--- REQUIRED WORK ---
Print each entry in full, word for word, with no pictures in the result.

--- DATA EXTRACT ---
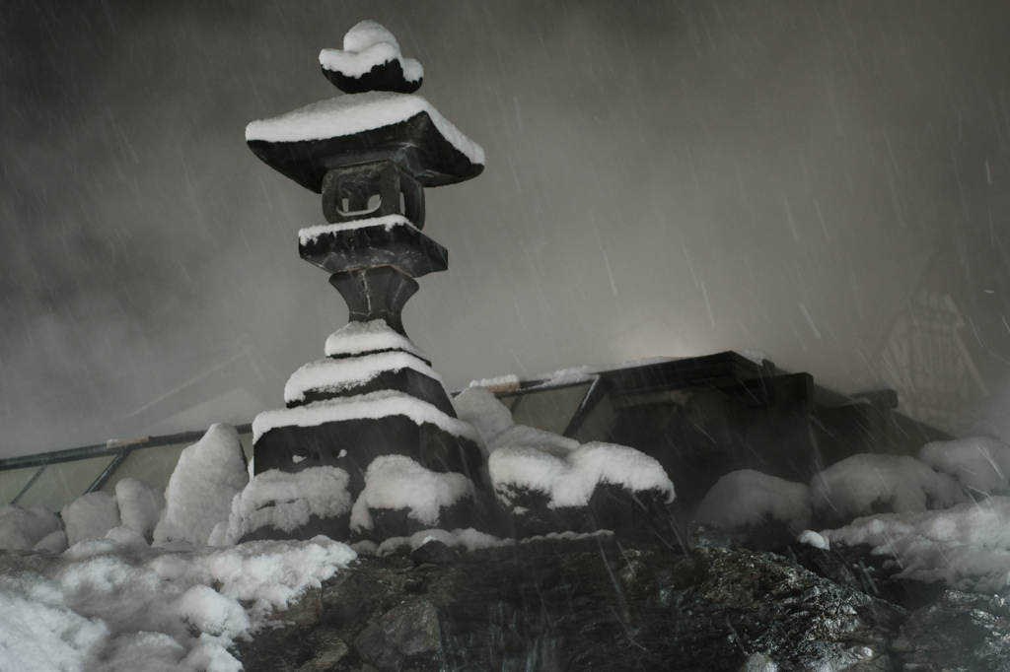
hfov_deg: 27.0
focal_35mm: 75
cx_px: 505
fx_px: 2103
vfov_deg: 18.2
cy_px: 336
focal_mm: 50
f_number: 2.8
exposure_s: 1/10
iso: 1000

--- RESPONSE FOR THIS EXERCISE ---
hfov_deg: 27.0
focal_35mm: 75
cx_px: 505
fx_px: 2103
vfov_deg: 18.2
cy_px: 336
focal_mm: 50
f_number: 2.8
exposure_s: 1/10
iso: 1000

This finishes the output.